Opinion

Saudi Arabia and ISIS: one stem, different branches

Suddenly, journalists and strategists of the West woke up and discovered that Saudi Arabia is no different than ISIS, except that Saudi Arabia is accepted by the international community while ISIS is not.
 
A wave of Western attacks, which began in US newspapers and moved to political parties in Europe, calls for political and economic pressure on Saudi Arabia if it does not improve human rights conditions and fight extremist thought. But the Western media has, as usual, ignored the obvious facts and the heart of the problem, and focused only on issues like the status of women under Saudi Arabia and ISIS.
 
A year and a half ago I wrote an article entitled “ISIS 1926” in which I tackled the circumstances under which the modern Saudi state originated, which were no different from the circumstances of ISIS in terms of the demolition of religious shrines, beheadings, violence and extremist interpretations of Islam.
 
Much of this is still being practiced in Saudi Arabia. And ISIS is inspired by the Saudi way of rule and suppression of diversity and freedom. It even teaches Saudi textbooks and the extremist doctrine of Mohammed Abdul Wahab to children in schools. 
 
But ISIS has something else in common with Saudi Arabia.

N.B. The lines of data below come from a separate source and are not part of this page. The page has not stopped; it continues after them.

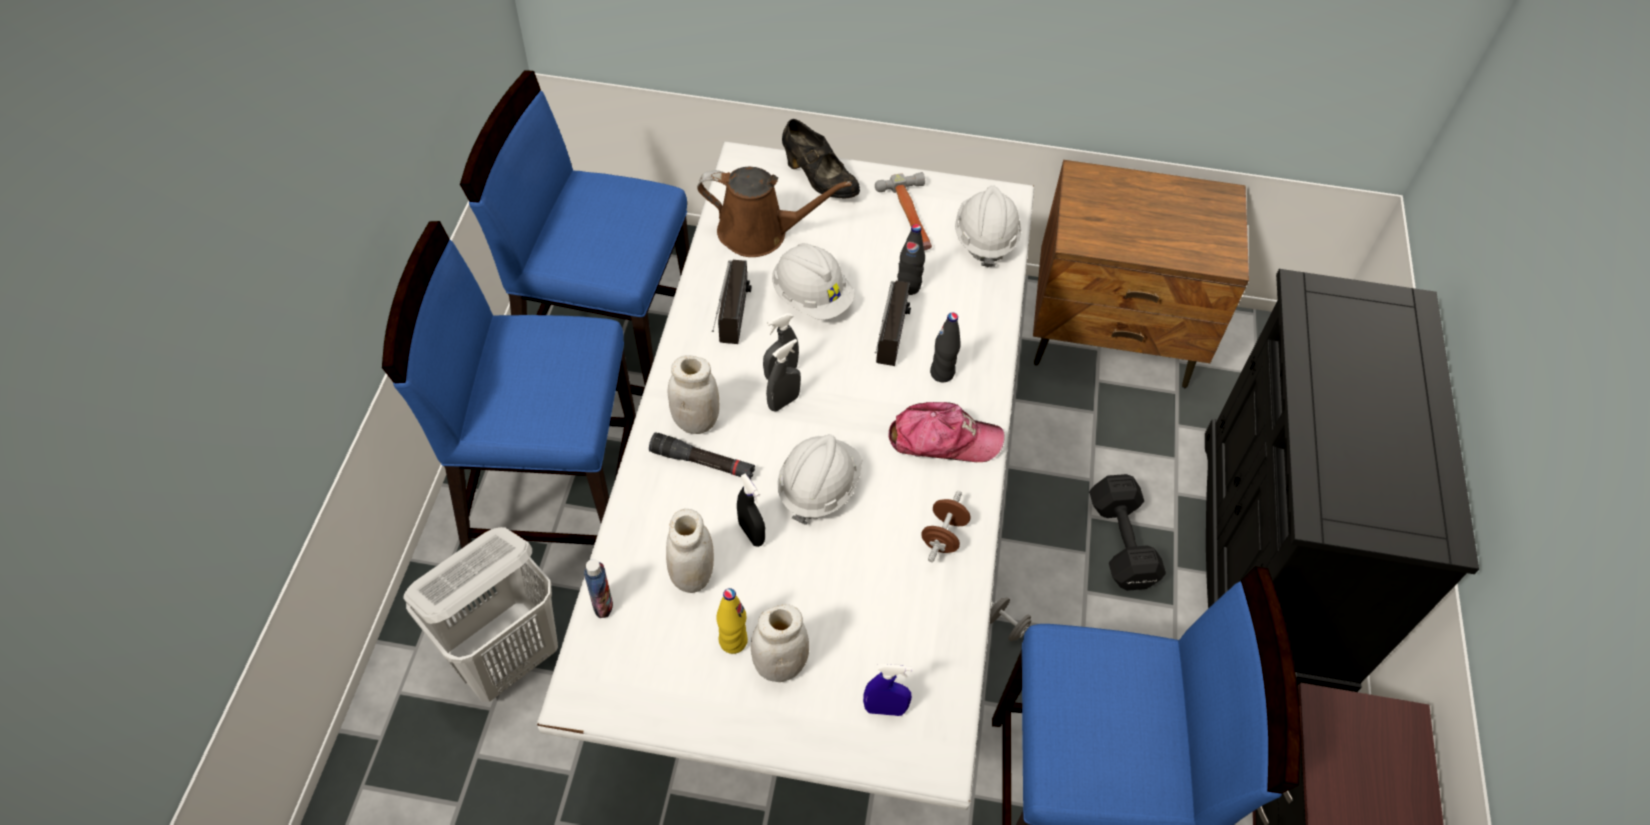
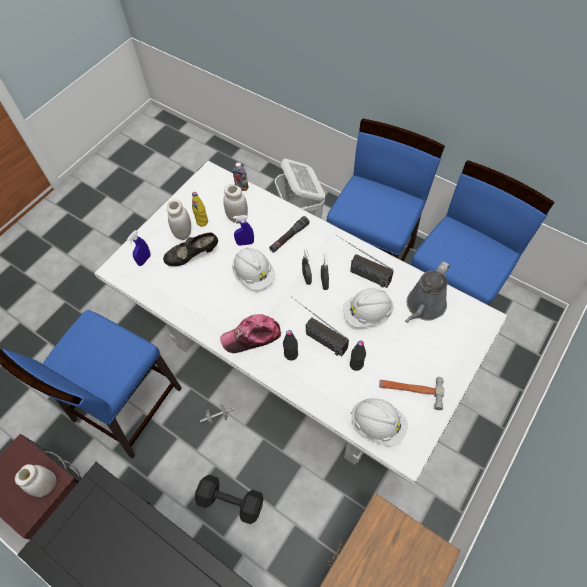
camera: 120 degrees right, 5 degrees up
(695, 421) = (312, 241): white jar -> white jar (47, 485)
(751, 533) = (245, 243): black spray bottle -> blue spray bottle
(759, 233) = (424, 307): brown watering can -> grey watering can
(819, 180) = (458, 352): black shoe -> black shoe (192, 256)
(943, 439) = (252, 336): cap -> cap turned 45 degrees clockwise
(943, 536) = (202, 313): brown dumbbell -> none

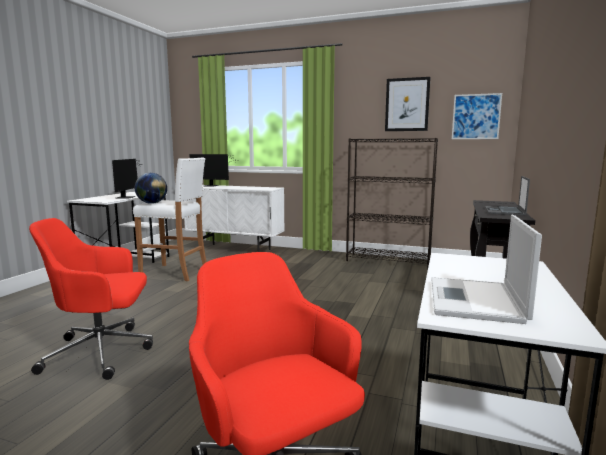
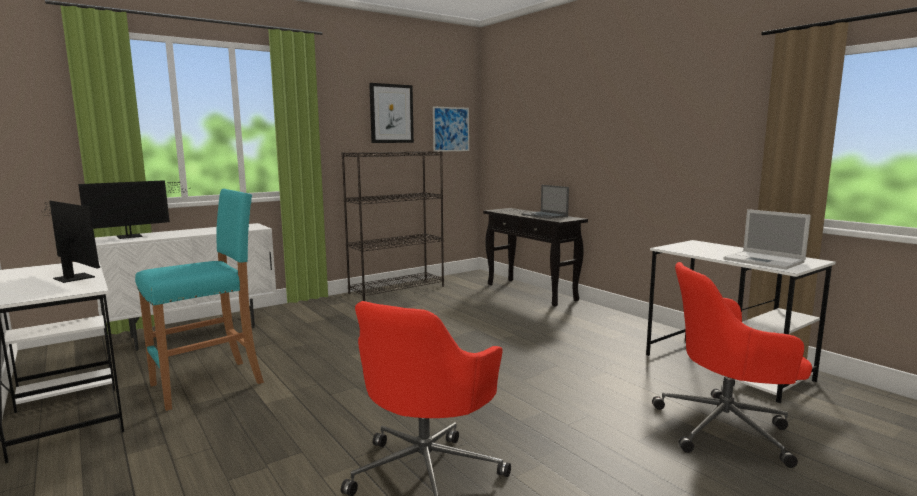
camera: 55 degrees left, 0 degrees up
(152, 203) = (175, 275): globe -> none
(175, 273) = (209, 384): white stool -> turquoise stool

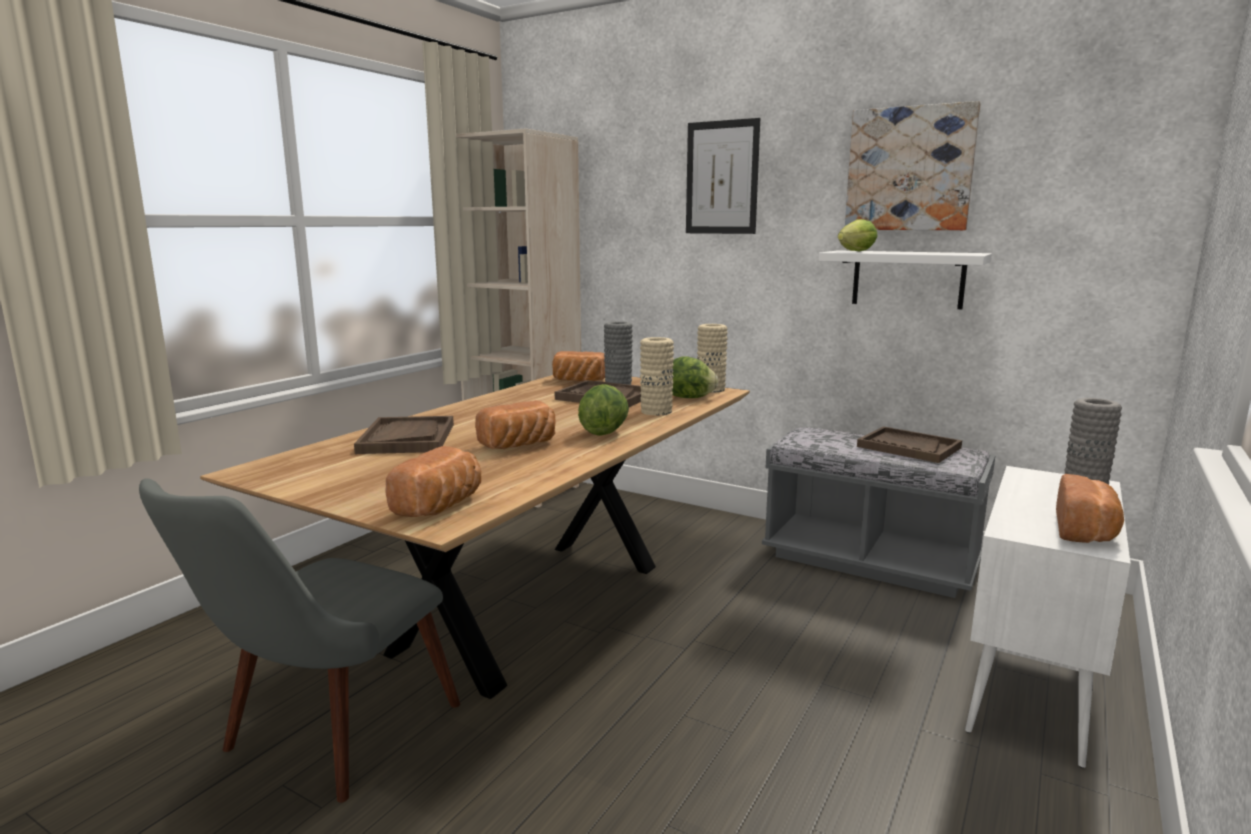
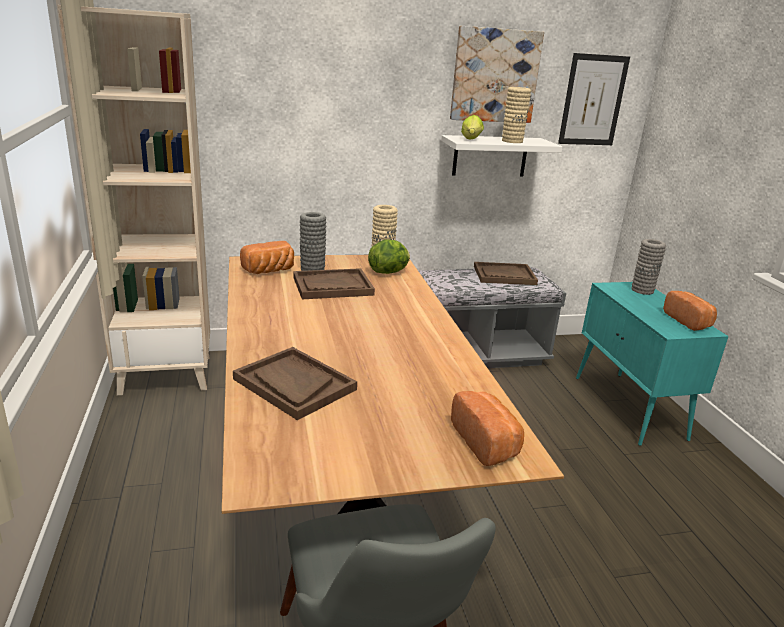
camera: 45 degrees left, 10 degrees up
(520, 445) = (395, 360): bread -> none
(603, 433) = (416, 327): lettuce -> none
(656, 411) = (399, 293): beige vase -> beige vase (512, 141)
(722, 178) = (346, 69): picture -> picture (593, 100)
(1030, 689) = (629, 408): white cabinet -> turquoise cabinet

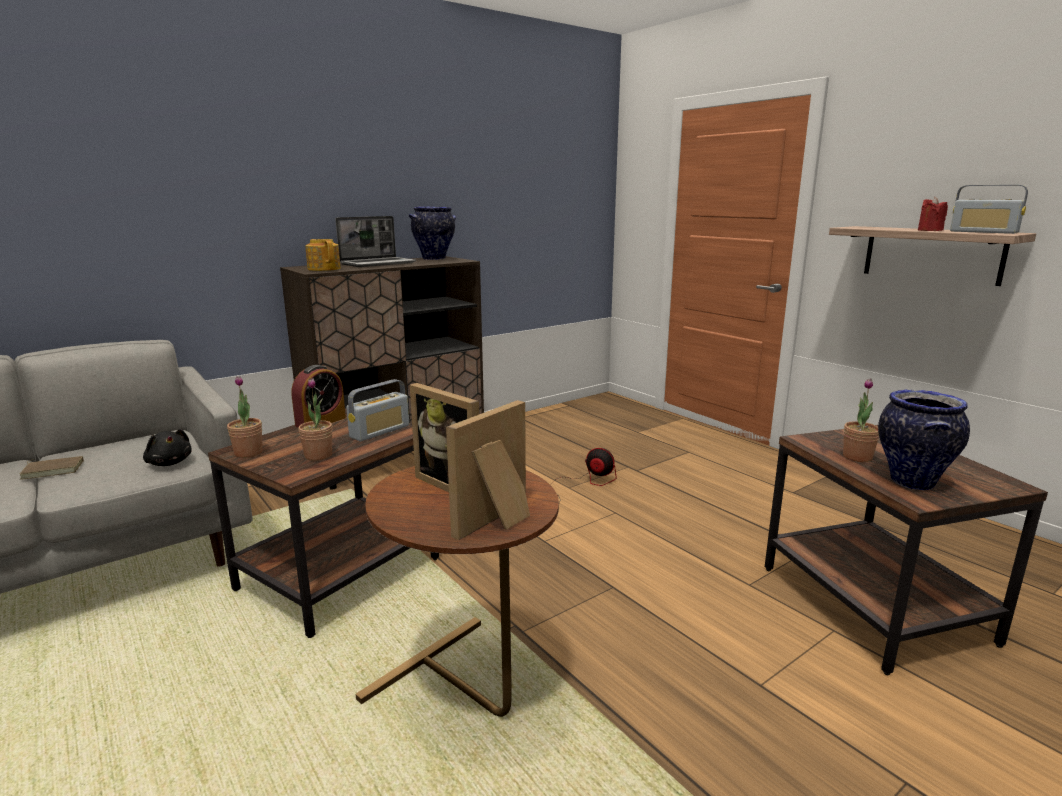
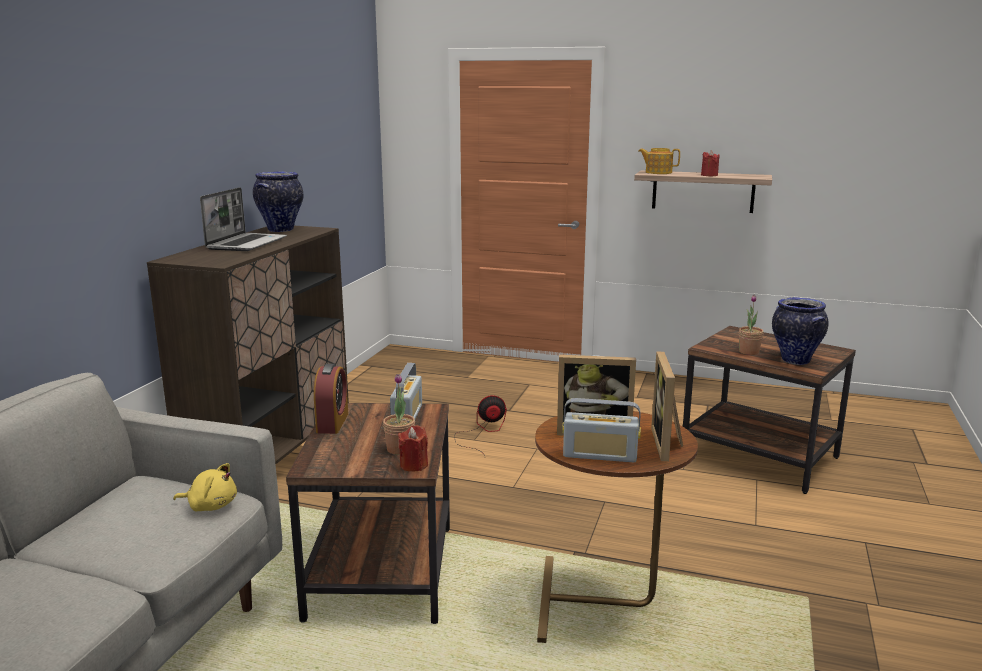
camera: 35 degrees left, 0 degrees up
(54, 469) = (82, 553): brown book -> none
(169, 463) = (210, 506): black plush toy -> yellow plush toy
(248, 453) = (329, 465): potted plant -> none
(299, 471) = (414, 465): none -> red candle
(324, 269) = (216, 258): teapot -> teapot (658, 172)
(983, 232) = (744, 175): radio -> radio (600, 455)

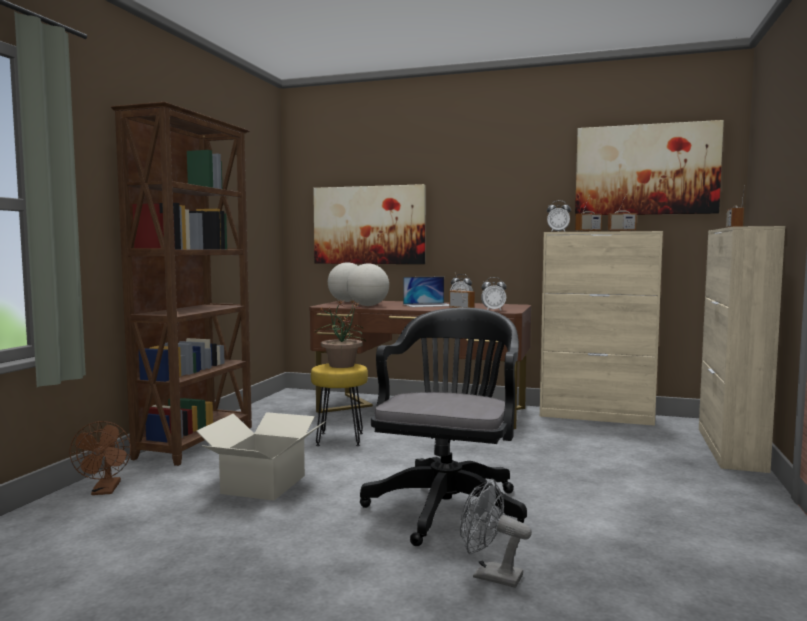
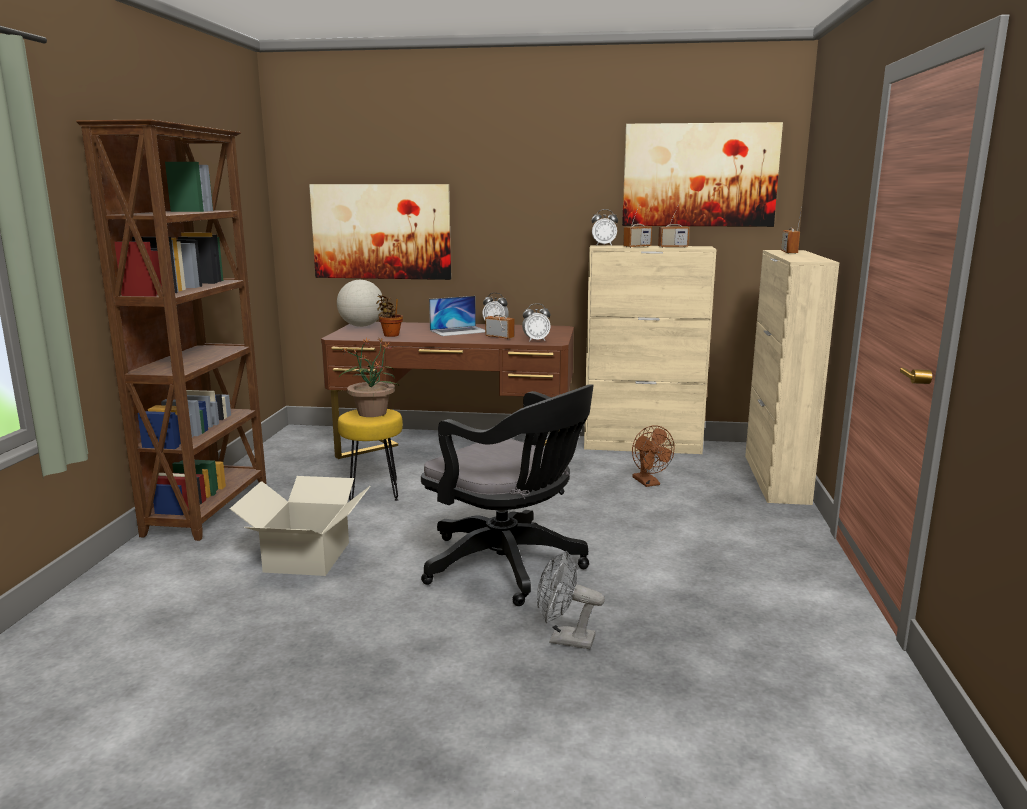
camera: 10 degrees left, 10 degrees up
(105, 491) = (128, 579): brown fan -> brown fan (649, 483)
(368, 306) = (390, 335): globe -> potted plant
(448, 506) = (509, 567): black office chair -> black office chair turned 120 degrees clockwise

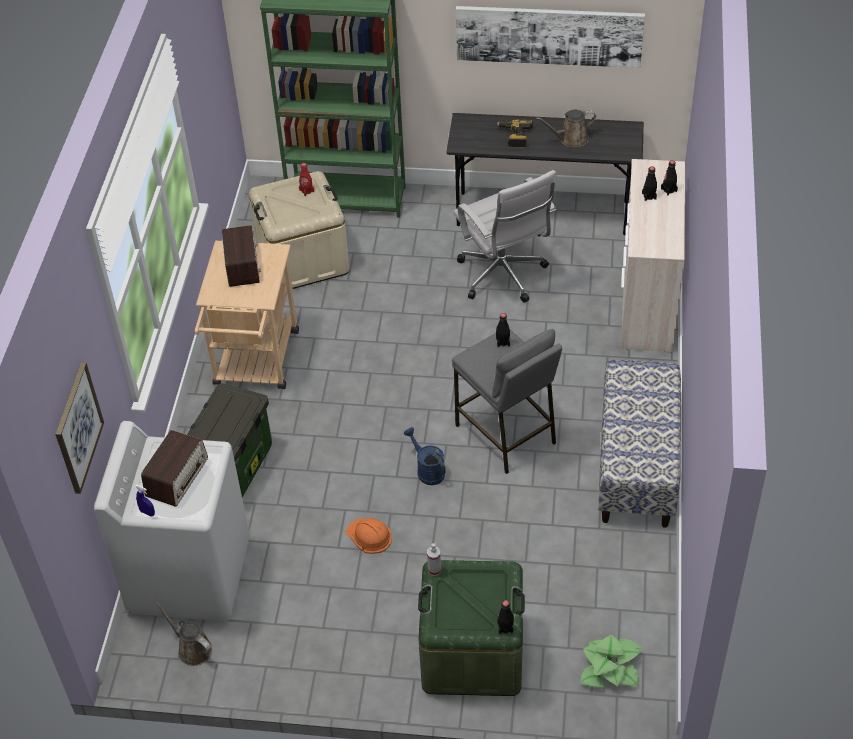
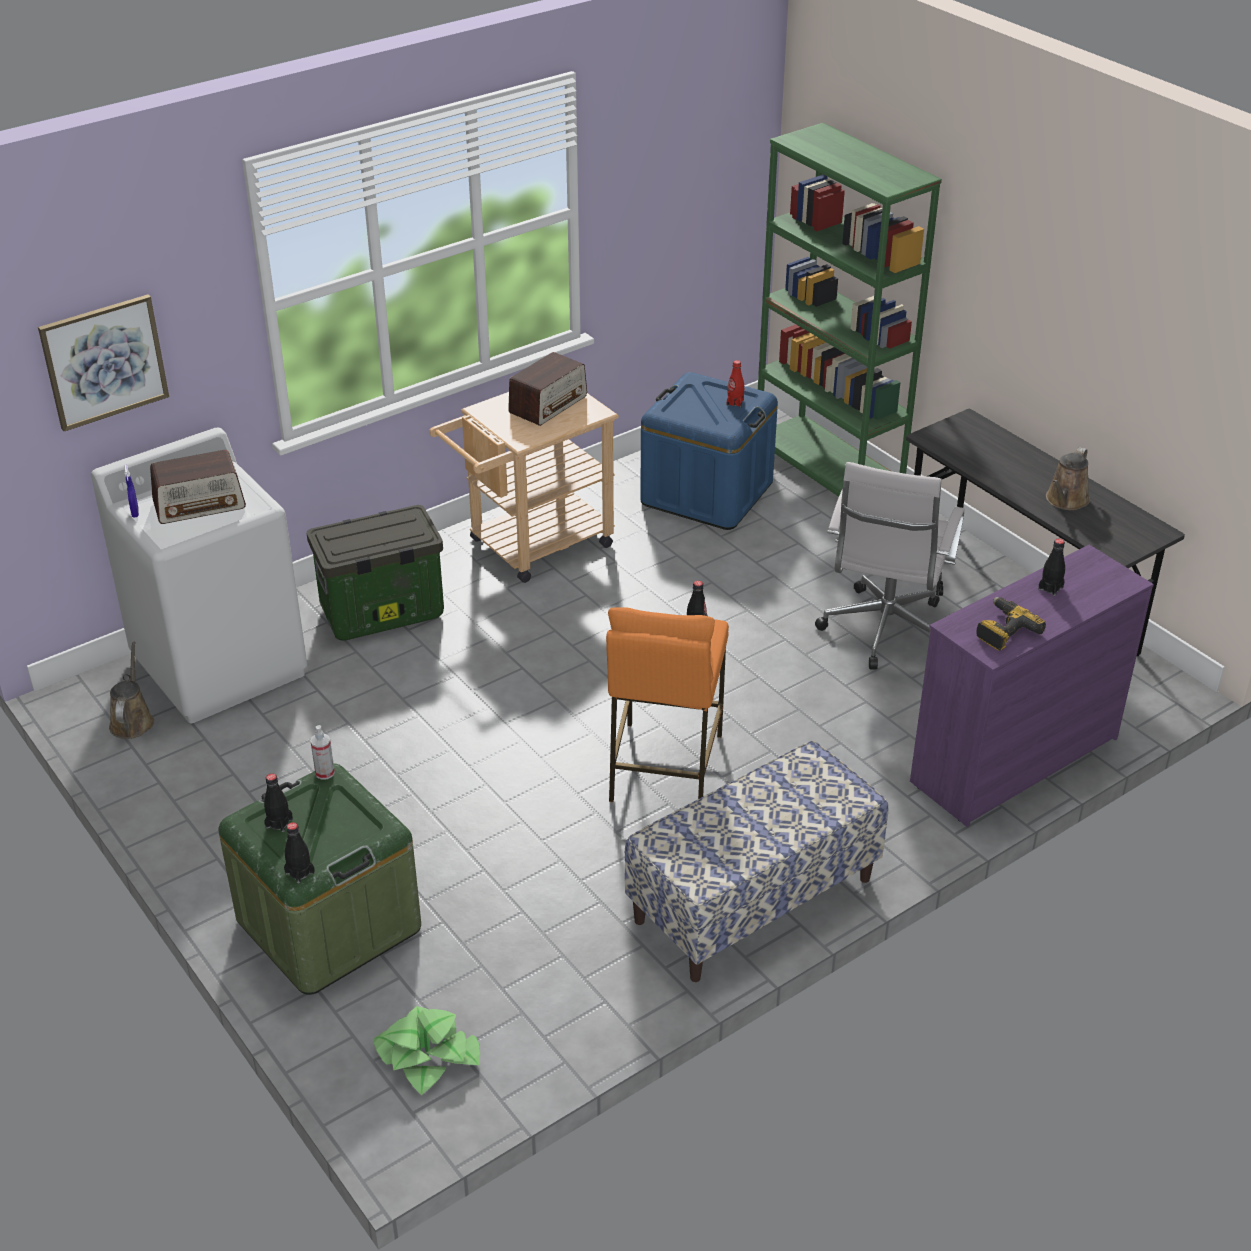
camera: 45 degrees right, 10 degrees down
(303, 259) = (707, 493): beige storage box -> blue storage box
(369, 536) = (403, 752): orange hard hat -> none
(427, 470) = (540, 740): blue watering can -> none
(505, 434) = (664, 767): grey stool -> orange stool
(514, 136) = (1002, 463): power drill -> power drill (1003, 630)
(549, 35) = (1099, 339): picture -> none
(570, 139) = (1065, 501): brown watering can -> brown watering can turned 90 degrees counterclockwise
(646, 301) = (1013, 759): beige dresser -> purple dresser
(669, 190) = (1085, 597): black bottle -> black bottle (279, 823)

Just like Abdulaziz Al Saud, who managed to unite the tribes of the Arabian Peninsula, Abu Bakr al-Baghdadi managed to unite the tribes of the area stretching from Iraq to Syria, which was a feat more difficult than Al Saud’s.
 
Yet ISIL poses a threat to Saudi Arabia, even if the latter pretends otherwise.
 
Abdulaziz Al Saud wanted that he and his children after him rule with a religious legitimacy raising the Wahhabi banner of absolute obedience to the book of Allah.
 
And after World War II, when the world headed towards the consolidation of the modern nation-state and the values ​​of human rights, citizenship and the free market, he struck a golden deal with the United States and the West to leave him alone in return for maintaining stability in his area so as not to disrupt the oil supplies to the West.
 
The rule has now moved from Al Saud’s sons to his grandson, who believes Saudi Arabia's influence should expand beyond its borders with guns and money, while his political elite work on unifying the countries of the region under his leadership, just like 1,500 years ago.
 
Although Saudi Arabia has the highest rate of death sentences and the lowest of human rights, it has achieved an industrial renaissance and believes it can become a world power, while maintaining the rule of the royal family and the tribal values of its society.
 
Abu Bakr al-Baghdadi has higher ambitious than Abdulaziz Al Saud. He lives in the twenty-first century and the era of globalization. The oil is now not enough for the world to accept his demented ideas. He needs nuclear weapons for the West to come and negotiate with him, wearing head scarves, as they did with Iran. Otherwise, he will remain a terrorist.
 
His is not a tribal state ruled by a family. It is the opposite model of the Western countries, for which you need a visa or a work permit to go to. Baghdadi’s state is open to all nationalities. All you need to do is raise its flag and you will cross into the proclaimed paradise.
 
There are families of three generations who were born and who have worked in Saudi Arabia, but they were never granted the Saudi citizenship. But in Baghdadi’s state, there is no difference between a murderer and another except in the number of infidels he has killed.
 
The religious element in Saudi rule is but a cover for the tribal rule whose roots date back to the pre-Islamic era. Saudi Arabia will never succumb to human rights pressures because human rights are against Islam and threaten the royal family.
 
But the religious element in ISIS rule is in itself the alternative citizenship or identity invented to defy the duplicity of the Western world, which promotes free movement of trade but prevents humans from movement, and proclaims freedom of information but monopolizes it in the food and medicine industries only to double profits.
 
There is no room in ISIS for production and development, at least for now. There is only room for stealing the human heritage and the wealth of nature, such as oil and mineral resources, to sell them on the black market and finance the machine of war and destruction. And there is no room in ISIS for a tribal rule established for thousands of years, like in Saudi Arabia. 
 
The ISIS world is one of darkness and absolute nihilism aimed to destroy the world in the fastest time so as to depart to the imaginary world of paradise that you can only enter with killing and beheading.